[Input records]:
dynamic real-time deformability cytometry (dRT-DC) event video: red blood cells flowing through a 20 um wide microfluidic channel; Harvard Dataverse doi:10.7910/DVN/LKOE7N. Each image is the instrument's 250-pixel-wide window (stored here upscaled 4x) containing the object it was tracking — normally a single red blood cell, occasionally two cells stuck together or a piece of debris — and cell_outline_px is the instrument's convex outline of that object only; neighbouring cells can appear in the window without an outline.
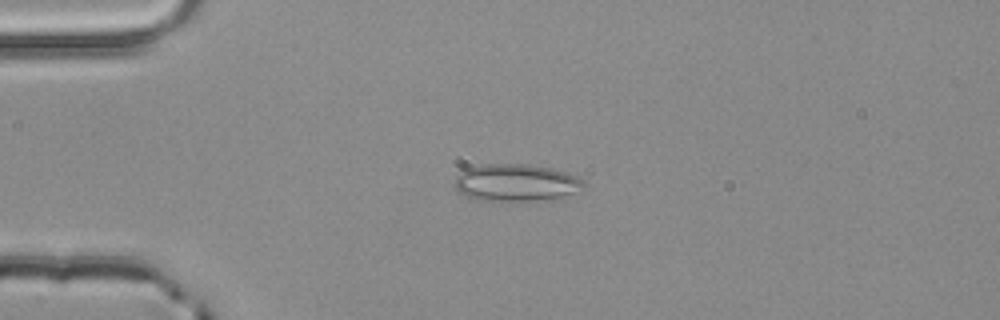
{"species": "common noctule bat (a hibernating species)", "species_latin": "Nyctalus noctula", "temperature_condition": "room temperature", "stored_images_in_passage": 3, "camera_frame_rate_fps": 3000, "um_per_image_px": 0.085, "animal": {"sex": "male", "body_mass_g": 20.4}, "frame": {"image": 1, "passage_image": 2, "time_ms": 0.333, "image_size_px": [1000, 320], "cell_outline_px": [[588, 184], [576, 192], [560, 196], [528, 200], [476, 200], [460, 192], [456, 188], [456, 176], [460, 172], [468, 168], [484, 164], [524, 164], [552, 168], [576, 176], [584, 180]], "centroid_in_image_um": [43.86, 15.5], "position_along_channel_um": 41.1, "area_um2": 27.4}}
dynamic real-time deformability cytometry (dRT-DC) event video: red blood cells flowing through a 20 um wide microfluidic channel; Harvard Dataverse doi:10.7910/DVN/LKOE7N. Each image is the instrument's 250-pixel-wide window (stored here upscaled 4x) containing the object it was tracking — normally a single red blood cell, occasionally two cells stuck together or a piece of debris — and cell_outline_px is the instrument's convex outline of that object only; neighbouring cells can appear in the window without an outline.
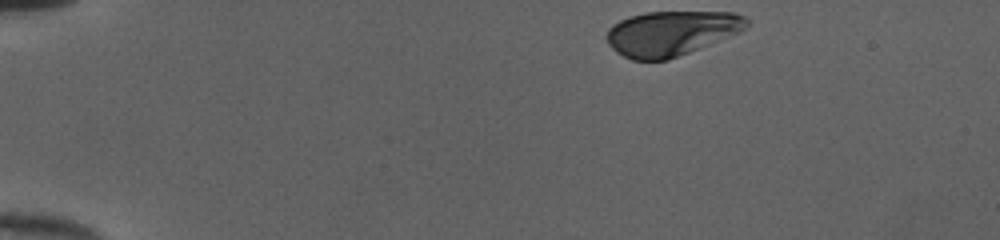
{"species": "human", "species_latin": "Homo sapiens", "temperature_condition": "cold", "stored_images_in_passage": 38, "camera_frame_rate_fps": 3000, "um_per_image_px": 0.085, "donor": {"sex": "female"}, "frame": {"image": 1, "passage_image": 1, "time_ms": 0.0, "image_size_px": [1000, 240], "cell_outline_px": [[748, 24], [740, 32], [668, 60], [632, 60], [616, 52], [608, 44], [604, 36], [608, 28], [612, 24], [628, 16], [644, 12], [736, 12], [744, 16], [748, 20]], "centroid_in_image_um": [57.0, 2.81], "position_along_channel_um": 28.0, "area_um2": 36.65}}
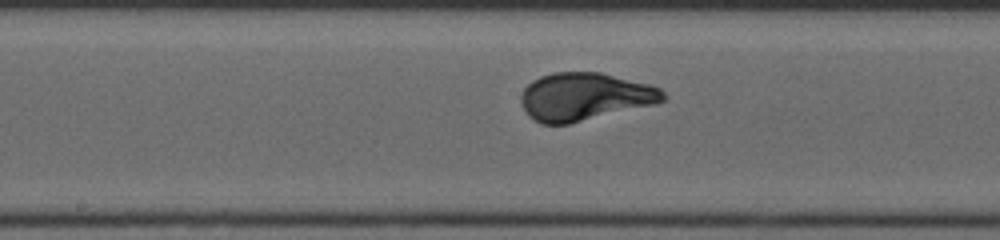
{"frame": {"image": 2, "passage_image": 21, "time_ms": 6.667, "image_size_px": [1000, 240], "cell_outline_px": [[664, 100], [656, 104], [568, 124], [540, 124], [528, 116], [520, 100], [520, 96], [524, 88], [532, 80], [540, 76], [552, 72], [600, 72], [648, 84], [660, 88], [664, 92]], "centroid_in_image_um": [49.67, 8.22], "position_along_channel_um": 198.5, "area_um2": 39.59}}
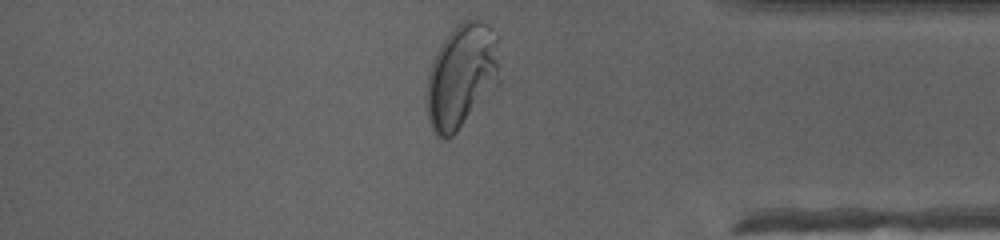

[Stated exercise]: Reproduce all the entries that precede this task, word for word, minus any pictures.

[Solution for this problem]:
dynamic real-time deformability cytometry (dRT-DC) event video: red blood cells flowing through a 20 um wide microfluidic channel; Harvard Dataverse doi:10.7910/DVN/LKOE7N. Each image is the instrument's 250-pixel-wide window (stored here upscaled 4x) containing the object it was tracking — normally a single red blood cell, occasionally two cells stuck together or a piece of debris — and cell_outline_px is the instrument's convex outline of that object only; neighbouring cells can appear in the window without an outline.
{"species": "common noctule bat (a hibernating species)", "species_latin": "Nyctalus noctula", "temperature_condition": "room temperature", "stored_images_in_passage": 3, "camera_frame_rate_fps": 3000, "um_per_image_px": 0.085, "animal": {"sex": "male", "body_mass_g": 20.4}, "frame": {"image": 1, "passage_image": 2, "time_ms": 0.333, "image_size_px": [1000, 320], "cell_outline_px": [[588, 184], [576, 192], [560, 196], [528, 200], [476, 200], [460, 192], [456, 188], [456, 176], [460, 172], [468, 168], [484, 164], [524, 164], [552, 168], [576, 176], [584, 180]], "centroid_in_image_um": [43.86, 15.5], "position_along_channel_um": 41.1, "area_um2": 27.4}}
dynamic real-time deformability cytometry (dRT-DC) event video: red blood cells flowing through a 20 um wide microfluidic channel; Harvard Dataverse doi:10.7910/DVN/LKOE7N. Each image is the instrument's 250-pixel-wide window (stored here upscaled 4x) containing the object it was tracking — normally a single red blood cell, occasionally two cells stuck together or a piece of debris — and cell_outline_px is the instrument's convex outline of that object only; neighbouring cells can appear in the window without an outline.
{"species": "human", "species_latin": "Homo sapiens", "temperature_condition": "cold", "stored_images_in_passage": 38, "camera_frame_rate_fps": 3000, "um_per_image_px": 0.085, "donor": {"sex": "female"}, "frame": {"image": 1, "passage_image": 1, "time_ms": 0.0, "image_size_px": [1000, 240], "cell_outline_px": [[748, 24], [740, 32], [668, 60], [632, 60], [616, 52], [608, 44], [604, 36], [608, 28], [612, 24], [628, 16], [644, 12], [736, 12], [744, 16], [748, 20]], "centroid_in_image_um": [57.0, 2.81], "position_along_channel_um": 28.0, "area_um2": 36.65}}
{"frame": {"image": 2, "passage_image": 21, "time_ms": 6.667, "image_size_px": [1000, 240], "cell_outline_px": [[664, 100], [656, 104], [568, 124], [540, 124], [528, 116], [520, 100], [520, 96], [524, 88], [532, 80], [540, 76], [552, 72], [600, 72], [648, 84], [660, 88], [664, 92]], "centroid_in_image_um": [49.67, 8.22], "position_along_channel_um": 198.5, "area_um2": 39.59}}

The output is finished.